Calculate the predicted offset from the FOPDT model. In the solution, include a plot of the P-only controller response. Indicate the measured and calculated offset values graphically on the plot.

Solution

The predicted offset is calculated from the FOPDT model and P-only controller equation.

$$\tau_p \frac{dT'}{dt} = -T' + K_p \, Q'\left(t-\theta_p\right)$$

At steady-state the model becomes:

$$0 = -(T-23) + K_p \, Q'$$

The control output is:

$$Q' = K_c \left(60-T\right)$$

These two equations are combined to solve for `T`:

$$T=\frac{23+K_p\,K_c\,60}{1+K_p\,K_c}$$

and offset=`(60-T)`:

$$\mathrm{offset} = 60-T = 60 - \frac{23+K_p\,K_c\,60}{1+K_p\,K_c}$$

$$\mathrm{offset} = 60-T = 60 - \frac{23+0.9 \times 4.45 \times 60}{1+0.9 \times 4.45}$$

$$\mathrm{offset} = 60-T = 60 - 52.6 = 7.4^oC$$

The plot of the P-only controller response shows a similar offset (`9.1^oC`) to the calculated value (`7.4^oC`).

import numpy as np
import matplotlib.pyplot as plt
import tclab
import time

# -----------------------------
# Adjust controller gain (Kc)
#  from ITAE tuning correlation
# -----------------------------
Kc = 4.45

n = 600  # Number of second time points (10 min)
tm = np.linspace(0,n-1,n) # Time values
lab = tclab.TCLab()
T1 = np.zeros(n)
Q1 = np.zeros(n)
# step setpoint from 23.0 to 60.0 degC
SP1 = np.ones(n)*23.0
SP1[10:] = 60.0
Q1_bias = 0.0
for i in range(n):
    # record measurement
    T1[i] = lab.T1

    # --------------------------------------------------
    # fill-in P-only controller equation to change Q1[i]
    # --------------------------------------------------
    Q1[i] = Q1_bias + Kc * (SP1[i]-T1[i])
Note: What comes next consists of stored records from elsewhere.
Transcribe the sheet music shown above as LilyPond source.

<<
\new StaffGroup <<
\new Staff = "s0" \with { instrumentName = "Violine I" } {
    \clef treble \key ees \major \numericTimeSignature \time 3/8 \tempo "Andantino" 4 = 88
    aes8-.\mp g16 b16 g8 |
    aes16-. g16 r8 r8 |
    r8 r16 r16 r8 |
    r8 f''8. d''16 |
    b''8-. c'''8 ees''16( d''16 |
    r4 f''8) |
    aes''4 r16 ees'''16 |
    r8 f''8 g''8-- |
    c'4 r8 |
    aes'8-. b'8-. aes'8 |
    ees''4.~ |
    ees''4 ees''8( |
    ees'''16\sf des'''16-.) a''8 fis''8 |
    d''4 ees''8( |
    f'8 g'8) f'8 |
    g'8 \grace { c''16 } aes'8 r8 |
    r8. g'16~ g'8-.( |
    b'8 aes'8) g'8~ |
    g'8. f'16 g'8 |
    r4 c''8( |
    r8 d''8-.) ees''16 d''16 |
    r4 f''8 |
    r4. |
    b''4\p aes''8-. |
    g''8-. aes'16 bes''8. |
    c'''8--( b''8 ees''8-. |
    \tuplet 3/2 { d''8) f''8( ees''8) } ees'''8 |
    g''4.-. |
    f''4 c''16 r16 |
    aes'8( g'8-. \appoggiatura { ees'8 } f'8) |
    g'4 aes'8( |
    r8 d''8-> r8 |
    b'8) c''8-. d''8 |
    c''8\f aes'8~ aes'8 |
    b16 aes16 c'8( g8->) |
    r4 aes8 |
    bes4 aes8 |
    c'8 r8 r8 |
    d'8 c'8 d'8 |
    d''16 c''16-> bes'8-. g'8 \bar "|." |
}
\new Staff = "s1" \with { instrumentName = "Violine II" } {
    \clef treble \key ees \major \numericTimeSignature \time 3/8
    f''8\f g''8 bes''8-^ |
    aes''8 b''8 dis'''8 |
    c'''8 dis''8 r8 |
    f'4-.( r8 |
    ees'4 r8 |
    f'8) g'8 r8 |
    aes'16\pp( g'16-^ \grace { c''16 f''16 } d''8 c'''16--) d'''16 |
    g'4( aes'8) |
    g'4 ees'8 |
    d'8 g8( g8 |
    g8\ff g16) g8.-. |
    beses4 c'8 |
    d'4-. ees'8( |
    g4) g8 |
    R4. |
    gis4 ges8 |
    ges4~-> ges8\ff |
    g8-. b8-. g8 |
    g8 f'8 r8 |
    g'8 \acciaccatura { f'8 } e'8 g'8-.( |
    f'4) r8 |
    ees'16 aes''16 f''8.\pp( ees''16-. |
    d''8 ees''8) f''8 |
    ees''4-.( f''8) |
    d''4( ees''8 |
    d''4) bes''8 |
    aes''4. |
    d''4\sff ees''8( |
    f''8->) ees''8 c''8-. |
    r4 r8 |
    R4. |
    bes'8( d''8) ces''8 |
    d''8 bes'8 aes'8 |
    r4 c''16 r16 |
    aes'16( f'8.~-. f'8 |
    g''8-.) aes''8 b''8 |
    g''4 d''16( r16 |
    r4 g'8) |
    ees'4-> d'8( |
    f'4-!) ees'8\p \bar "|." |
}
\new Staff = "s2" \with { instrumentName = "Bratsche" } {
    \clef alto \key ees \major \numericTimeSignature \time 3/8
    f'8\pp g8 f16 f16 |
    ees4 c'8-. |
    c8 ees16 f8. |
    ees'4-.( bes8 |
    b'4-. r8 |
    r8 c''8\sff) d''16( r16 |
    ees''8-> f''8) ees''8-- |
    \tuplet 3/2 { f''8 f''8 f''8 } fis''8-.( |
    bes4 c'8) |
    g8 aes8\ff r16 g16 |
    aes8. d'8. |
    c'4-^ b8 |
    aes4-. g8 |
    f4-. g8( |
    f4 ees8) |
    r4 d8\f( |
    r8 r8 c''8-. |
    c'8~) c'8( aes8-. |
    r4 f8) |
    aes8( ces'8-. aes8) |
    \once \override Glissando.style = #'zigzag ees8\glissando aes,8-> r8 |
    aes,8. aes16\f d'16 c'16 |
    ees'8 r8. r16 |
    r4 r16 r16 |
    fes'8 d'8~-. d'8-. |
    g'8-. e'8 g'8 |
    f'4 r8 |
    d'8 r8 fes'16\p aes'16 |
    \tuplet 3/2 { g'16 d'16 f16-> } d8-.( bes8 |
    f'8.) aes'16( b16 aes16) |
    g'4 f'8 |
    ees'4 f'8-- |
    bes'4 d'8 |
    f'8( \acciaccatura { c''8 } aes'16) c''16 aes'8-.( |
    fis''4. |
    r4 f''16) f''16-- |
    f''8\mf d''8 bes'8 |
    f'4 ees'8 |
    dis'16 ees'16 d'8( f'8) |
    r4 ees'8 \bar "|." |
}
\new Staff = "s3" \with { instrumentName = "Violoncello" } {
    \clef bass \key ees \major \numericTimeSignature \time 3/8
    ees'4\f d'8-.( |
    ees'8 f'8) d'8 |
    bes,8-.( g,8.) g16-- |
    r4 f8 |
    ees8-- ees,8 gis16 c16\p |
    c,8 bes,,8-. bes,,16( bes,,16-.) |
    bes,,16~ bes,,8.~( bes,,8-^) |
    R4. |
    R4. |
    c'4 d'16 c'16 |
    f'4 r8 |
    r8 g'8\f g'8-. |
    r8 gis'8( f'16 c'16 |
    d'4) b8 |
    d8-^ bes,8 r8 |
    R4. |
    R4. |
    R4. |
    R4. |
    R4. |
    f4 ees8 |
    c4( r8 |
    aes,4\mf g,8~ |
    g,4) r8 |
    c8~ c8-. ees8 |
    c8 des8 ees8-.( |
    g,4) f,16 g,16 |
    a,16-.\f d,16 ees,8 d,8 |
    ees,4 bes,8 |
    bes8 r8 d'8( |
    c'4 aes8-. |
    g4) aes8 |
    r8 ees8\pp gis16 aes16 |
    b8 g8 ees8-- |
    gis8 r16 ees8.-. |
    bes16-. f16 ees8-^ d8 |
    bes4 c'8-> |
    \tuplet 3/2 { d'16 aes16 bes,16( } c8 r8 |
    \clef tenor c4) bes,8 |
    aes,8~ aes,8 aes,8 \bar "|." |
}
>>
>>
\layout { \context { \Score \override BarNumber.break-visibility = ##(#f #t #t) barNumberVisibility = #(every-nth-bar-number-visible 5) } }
    # implement new heater value
    Q1[i] = max(0,min(100,Q1[i])) # clip to 0-100%
    lab.Q1(Q1[i])
    if i%20==0:
        print(' Heater,   Temp,  Setpoint')
    print(f'{Q1[i]:7.2f},{T1[i]:7.2f},{SP1[i]:7.2f}')
    # wait for 1 sec
    time.sleep(1)
lab.close()
# Save data file
data = np.vstack((tm,Q1,T1,SP1)).T
np.savetxt('P-only.csv',data,delimiter=',',\
           header='Time,Q1,T1,SP1',comments='')

# Create Figure
plt.figure(figsize=(10,7))
ax = plt.subplot(2,1,1)
ax.grid()
plt.plot(tm/60.0,SP1,'k-',label=r'$T_1$ SP')
plt.plot(tm/60.0,T1,'r.',label=r'$T_1$ PV')
plt.text(6.1,30,'Measured Offset: ' + str(np.round(SP1[-1]-T1[-1],2)))
offset = 60 - (23+0.9*Kc*60)/(1+0.9*Kc)
plt.text(6.1,26,'Calculated Offset: ' + str(np.round(offset,2)))
plt.text(6.1,22,r'$K_c$: ' + str(np.round(Kc,2)))  
plt.plot([tm[-1]/60.0,tm[-1]/60.0],[SP1[-1],T1[-1]],\
         'b-',lw=3,alpha=0.5)
plt.ylabel(r'Temp ($^oC$)')
plt.xlim([0,10])
plt.legend(loc=2)
ax = plt.subplot(2,1,2)
ax.grid()
plt.plot(tm/60.0,Q1,'b-',label=r'$Q_1$')
plt.ylabel(r'Heater (%)')
plt.xlabel('Time (min)')
plt.legend(loc=1)
plt.savefig('P-only_Control.png')
plt.show()